On Nov. 6, Romney carried the majority of every economic group except those with less than $50,000 a year in household income. That means he carried the majority of middle-class voters. While John McCain lost white voters under 30 by 10 points, Romney won those voters by seven points, a 17-point shift. Obama received 4 1/2 million fewer voters in 2012 than 2008, and Romney got more votes than McCain.
The Obama organization ran a great campaign. In my world, the definition of the better campaign is the one that wins.
But having been involved in three presidential races, two that we won closely and one that we lost fairly closely, I know enough to know that we weren't brilliant because Florida went our way in 2000 or enough Ohioans stuck with us in 2004. Nor are we idiots because we came a little more than 320,000 votes short of winning the Electoral College in 2012. Losing is just losing. It's not a mandate to throw out every idea that the candidate championed, and I would hope it's not seen as an excuse to show disrespect for a good man who fought hard for values we admire.
In the debates and in sweeping rallies across the country, Romney captured the imagination of millions of Americans. He spoke for those who felt disconnected from the Obama vision of America. He handled the unequaled pressures of a campaign with a natural grace and good humor that contrasted sharply with the angry bitterness of his critics.
There was a time not so long ago when the problems of the Democratic Party revolved around being too liberal and too dependent on minorities. Obama turned those problems into advantages and rode that strategy to victory. But he was a charismatic African American president with a billion dollars, no primary and a media that often felt morally conflicted about being critical. How easy is that to replicate?

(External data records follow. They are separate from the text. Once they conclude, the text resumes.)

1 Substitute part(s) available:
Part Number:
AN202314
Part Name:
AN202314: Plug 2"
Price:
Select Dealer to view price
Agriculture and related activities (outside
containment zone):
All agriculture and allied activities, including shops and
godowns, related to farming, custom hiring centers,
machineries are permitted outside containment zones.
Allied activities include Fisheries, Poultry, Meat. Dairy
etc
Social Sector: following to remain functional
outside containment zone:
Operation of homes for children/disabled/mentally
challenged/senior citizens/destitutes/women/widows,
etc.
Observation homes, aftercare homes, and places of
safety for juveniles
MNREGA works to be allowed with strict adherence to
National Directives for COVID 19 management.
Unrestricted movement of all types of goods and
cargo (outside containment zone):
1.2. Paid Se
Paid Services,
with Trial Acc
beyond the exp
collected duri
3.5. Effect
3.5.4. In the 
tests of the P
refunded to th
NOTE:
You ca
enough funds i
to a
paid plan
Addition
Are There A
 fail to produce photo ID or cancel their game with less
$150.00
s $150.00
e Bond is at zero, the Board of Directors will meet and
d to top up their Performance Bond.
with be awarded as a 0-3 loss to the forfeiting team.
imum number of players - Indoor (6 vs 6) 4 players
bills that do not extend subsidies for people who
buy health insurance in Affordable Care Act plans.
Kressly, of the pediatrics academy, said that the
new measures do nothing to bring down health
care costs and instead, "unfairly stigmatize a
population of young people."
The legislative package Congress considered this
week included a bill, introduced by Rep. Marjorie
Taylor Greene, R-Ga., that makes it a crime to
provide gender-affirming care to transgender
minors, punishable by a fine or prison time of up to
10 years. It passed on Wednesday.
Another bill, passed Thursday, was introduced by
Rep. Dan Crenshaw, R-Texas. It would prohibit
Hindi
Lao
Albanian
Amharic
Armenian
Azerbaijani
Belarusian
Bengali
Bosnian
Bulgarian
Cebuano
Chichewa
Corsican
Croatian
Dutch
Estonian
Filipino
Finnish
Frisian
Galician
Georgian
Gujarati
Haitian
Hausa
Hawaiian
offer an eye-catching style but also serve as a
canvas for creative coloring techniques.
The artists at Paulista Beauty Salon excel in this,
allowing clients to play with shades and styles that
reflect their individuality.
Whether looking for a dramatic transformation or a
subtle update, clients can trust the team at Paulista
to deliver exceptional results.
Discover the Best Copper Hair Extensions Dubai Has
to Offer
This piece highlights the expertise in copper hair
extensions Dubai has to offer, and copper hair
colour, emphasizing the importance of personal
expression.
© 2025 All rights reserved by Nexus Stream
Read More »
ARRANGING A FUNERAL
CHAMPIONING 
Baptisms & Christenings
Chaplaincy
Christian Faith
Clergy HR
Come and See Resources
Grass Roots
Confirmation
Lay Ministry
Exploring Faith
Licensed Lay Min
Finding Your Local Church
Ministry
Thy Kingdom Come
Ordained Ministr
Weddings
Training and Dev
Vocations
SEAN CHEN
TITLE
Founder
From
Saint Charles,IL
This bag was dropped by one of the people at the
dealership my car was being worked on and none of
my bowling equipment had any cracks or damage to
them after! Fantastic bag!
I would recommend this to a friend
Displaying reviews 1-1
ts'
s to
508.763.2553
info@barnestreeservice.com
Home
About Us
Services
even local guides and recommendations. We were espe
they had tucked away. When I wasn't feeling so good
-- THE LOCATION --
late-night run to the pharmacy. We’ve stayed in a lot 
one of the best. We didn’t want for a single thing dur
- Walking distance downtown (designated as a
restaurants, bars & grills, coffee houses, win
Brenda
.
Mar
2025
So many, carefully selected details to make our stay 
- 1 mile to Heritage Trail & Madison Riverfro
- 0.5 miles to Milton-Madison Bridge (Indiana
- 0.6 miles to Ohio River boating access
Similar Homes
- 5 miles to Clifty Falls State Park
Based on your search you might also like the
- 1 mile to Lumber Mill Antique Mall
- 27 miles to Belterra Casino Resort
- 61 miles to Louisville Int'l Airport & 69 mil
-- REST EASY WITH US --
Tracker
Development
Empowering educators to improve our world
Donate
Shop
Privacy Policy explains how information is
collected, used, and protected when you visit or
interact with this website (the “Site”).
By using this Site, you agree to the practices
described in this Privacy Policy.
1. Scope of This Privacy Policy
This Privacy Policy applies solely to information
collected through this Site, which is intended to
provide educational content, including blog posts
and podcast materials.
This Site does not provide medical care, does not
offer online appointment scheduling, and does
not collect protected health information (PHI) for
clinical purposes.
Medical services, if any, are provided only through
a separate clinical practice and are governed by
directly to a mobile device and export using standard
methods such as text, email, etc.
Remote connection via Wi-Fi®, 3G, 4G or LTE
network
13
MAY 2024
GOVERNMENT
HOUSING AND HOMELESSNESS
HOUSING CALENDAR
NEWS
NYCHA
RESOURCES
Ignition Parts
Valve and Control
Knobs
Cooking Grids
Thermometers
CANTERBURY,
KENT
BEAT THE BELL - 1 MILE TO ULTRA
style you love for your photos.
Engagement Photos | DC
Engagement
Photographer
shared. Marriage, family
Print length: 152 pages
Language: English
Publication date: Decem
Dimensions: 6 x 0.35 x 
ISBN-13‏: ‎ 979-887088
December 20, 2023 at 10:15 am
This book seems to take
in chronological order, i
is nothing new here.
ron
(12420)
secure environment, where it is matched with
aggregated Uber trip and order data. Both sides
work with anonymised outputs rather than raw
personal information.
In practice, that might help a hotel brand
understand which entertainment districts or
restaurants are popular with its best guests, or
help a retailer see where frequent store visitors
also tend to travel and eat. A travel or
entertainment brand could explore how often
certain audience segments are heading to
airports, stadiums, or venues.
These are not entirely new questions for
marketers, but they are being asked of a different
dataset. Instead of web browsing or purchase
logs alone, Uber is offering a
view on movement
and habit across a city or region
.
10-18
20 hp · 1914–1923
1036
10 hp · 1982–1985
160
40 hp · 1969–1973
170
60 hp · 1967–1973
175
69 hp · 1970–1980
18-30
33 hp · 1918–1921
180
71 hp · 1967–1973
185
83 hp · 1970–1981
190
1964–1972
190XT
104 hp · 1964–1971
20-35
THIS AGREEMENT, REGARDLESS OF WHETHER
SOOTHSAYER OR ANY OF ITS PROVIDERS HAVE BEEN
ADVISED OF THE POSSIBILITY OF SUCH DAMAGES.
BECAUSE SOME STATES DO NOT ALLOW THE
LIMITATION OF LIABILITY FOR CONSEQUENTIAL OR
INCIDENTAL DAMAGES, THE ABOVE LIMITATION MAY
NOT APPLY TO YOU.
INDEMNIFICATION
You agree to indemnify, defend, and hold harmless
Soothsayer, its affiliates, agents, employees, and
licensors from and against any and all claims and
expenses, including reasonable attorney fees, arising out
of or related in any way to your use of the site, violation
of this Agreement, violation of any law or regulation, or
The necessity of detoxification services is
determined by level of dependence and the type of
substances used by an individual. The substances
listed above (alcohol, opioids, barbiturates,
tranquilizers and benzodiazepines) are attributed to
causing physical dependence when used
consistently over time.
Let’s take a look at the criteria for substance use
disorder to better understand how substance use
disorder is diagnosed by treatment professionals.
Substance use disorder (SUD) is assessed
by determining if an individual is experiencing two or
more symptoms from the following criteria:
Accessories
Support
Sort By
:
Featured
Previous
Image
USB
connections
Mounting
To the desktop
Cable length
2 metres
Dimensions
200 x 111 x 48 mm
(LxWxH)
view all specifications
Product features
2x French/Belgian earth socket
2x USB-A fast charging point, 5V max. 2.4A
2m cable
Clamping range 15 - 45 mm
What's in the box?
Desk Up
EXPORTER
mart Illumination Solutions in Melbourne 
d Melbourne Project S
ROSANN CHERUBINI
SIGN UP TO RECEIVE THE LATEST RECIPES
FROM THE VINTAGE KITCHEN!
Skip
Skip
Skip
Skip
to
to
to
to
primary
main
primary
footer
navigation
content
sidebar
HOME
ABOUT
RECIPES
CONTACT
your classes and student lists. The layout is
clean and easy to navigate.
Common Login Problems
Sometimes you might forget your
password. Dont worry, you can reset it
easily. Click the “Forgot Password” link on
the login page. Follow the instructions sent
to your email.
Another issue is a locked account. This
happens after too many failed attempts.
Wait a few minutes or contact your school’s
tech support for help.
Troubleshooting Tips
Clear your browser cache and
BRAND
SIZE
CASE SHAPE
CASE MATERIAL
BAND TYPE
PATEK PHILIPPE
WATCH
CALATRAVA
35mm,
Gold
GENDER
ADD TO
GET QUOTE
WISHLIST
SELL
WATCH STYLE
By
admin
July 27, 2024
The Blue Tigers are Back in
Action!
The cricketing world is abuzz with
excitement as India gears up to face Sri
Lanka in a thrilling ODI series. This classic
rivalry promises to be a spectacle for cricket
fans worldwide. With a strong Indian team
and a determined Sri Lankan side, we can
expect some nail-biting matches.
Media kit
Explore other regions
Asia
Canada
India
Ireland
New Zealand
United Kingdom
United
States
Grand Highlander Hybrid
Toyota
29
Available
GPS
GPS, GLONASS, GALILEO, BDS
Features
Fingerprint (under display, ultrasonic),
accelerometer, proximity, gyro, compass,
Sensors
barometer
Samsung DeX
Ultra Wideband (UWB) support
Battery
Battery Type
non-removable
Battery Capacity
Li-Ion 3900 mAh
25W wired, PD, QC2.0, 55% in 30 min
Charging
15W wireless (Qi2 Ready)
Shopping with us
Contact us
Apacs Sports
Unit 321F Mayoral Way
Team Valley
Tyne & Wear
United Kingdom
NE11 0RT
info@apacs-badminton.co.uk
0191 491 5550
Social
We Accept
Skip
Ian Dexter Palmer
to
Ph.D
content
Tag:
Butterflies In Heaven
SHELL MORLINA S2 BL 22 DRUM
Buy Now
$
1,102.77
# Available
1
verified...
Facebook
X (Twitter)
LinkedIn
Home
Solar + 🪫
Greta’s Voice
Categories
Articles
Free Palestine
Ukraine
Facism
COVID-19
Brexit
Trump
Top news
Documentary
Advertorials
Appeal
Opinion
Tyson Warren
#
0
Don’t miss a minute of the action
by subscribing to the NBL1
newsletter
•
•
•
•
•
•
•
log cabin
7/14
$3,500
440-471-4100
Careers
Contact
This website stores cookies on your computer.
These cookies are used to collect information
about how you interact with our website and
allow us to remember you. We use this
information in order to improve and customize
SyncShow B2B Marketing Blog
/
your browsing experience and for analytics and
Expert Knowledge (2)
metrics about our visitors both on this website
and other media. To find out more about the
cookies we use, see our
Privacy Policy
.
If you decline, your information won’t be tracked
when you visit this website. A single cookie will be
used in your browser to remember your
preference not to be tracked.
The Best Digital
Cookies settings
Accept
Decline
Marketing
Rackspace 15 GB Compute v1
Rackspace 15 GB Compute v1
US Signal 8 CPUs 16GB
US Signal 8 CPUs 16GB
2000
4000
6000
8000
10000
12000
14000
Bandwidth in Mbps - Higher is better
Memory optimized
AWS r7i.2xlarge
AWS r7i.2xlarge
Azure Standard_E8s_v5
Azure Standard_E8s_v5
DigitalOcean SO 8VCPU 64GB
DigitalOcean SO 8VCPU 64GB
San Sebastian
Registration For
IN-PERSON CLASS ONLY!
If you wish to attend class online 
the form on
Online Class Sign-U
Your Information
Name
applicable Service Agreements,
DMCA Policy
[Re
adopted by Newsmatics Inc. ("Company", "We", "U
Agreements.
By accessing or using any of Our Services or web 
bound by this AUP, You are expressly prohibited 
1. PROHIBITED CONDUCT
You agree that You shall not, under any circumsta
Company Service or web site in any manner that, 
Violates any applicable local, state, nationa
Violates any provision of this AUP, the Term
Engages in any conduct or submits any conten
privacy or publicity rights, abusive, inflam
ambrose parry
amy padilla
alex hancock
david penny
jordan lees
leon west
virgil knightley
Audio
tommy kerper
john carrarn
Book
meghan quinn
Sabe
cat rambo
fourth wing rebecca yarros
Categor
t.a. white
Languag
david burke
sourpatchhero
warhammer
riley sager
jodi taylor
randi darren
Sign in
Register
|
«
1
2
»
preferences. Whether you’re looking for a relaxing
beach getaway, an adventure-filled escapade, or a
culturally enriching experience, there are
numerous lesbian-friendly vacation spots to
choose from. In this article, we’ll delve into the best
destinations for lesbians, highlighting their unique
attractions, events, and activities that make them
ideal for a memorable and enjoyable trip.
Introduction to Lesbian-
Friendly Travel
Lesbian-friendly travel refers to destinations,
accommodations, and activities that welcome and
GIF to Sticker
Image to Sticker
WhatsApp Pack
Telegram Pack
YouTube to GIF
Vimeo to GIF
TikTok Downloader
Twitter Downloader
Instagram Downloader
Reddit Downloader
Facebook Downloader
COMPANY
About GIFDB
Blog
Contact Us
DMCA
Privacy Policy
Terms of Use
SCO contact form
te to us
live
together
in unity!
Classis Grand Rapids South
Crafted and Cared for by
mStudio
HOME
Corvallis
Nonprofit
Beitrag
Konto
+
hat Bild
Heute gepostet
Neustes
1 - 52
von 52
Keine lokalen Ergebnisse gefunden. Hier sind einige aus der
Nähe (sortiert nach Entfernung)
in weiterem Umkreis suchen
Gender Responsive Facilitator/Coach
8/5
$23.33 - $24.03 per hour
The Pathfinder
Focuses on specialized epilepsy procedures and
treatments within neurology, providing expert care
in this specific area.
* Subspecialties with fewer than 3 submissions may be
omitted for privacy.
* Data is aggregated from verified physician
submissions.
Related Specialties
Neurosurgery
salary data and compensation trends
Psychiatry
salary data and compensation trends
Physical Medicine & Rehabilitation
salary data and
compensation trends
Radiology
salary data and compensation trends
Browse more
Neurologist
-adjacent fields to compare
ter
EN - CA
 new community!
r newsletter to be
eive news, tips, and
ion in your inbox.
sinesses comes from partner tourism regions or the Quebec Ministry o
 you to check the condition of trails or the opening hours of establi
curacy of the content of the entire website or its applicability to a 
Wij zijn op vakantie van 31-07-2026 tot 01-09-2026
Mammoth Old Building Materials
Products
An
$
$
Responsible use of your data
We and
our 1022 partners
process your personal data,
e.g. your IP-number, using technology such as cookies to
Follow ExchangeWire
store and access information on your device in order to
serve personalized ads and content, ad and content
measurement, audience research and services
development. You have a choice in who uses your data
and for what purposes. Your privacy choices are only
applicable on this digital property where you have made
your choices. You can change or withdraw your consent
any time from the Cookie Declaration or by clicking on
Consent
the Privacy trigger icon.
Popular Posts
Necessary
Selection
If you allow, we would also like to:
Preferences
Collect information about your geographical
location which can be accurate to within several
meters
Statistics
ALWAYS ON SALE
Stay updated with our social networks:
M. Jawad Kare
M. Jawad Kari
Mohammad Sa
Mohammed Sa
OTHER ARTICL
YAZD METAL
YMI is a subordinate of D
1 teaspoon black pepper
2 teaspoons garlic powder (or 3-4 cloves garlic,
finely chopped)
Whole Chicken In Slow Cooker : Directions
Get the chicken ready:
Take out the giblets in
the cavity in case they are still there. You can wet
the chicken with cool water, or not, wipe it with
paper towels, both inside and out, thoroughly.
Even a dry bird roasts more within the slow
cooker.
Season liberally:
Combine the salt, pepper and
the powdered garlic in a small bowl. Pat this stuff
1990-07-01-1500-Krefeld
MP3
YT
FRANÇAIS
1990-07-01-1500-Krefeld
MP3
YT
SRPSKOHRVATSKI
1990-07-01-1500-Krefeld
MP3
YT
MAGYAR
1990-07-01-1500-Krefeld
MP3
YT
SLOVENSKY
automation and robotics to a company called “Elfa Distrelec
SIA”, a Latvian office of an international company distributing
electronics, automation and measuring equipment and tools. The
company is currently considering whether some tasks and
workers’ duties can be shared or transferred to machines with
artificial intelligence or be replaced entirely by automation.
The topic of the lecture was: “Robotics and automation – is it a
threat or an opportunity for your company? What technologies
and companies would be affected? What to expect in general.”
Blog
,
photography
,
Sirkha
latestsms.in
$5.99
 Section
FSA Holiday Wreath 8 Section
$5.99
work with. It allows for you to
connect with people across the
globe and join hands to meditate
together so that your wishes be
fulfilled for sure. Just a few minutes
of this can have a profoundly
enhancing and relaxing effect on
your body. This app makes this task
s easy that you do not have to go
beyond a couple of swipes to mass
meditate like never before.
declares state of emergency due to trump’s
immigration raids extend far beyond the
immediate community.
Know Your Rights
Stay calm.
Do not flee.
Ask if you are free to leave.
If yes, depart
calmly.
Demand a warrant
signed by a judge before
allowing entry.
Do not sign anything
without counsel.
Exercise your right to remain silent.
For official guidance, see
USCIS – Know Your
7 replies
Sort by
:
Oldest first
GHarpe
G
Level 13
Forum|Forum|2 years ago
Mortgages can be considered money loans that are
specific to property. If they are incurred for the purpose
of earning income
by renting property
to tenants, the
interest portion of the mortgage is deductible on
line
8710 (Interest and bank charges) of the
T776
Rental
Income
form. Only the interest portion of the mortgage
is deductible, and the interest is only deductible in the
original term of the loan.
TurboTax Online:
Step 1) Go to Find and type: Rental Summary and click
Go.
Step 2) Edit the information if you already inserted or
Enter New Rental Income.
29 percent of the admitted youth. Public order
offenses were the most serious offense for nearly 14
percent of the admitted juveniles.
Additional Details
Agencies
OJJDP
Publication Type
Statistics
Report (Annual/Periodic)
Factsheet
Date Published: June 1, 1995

Yes, the Republican Party has problems, but as we go forward, let's remember that any party that captures the majority of the middle class must be doing something right. When Romney stood on stage with Obama, it wasn't about television ads or whiz- bang turnout technologies, it was about fundamental Republican ideas versus fundamental Democratic ideas. It was about lower taxes or higher taxes, less government or more government, more freedom or less freedom. And Republican ideals — Romney — carried the day.
On Nov. 6, that wasn't enough to win. But it was enough to make us proud and to build on for the future.
Stevens was the chief strategist for the Romney presidential campaign.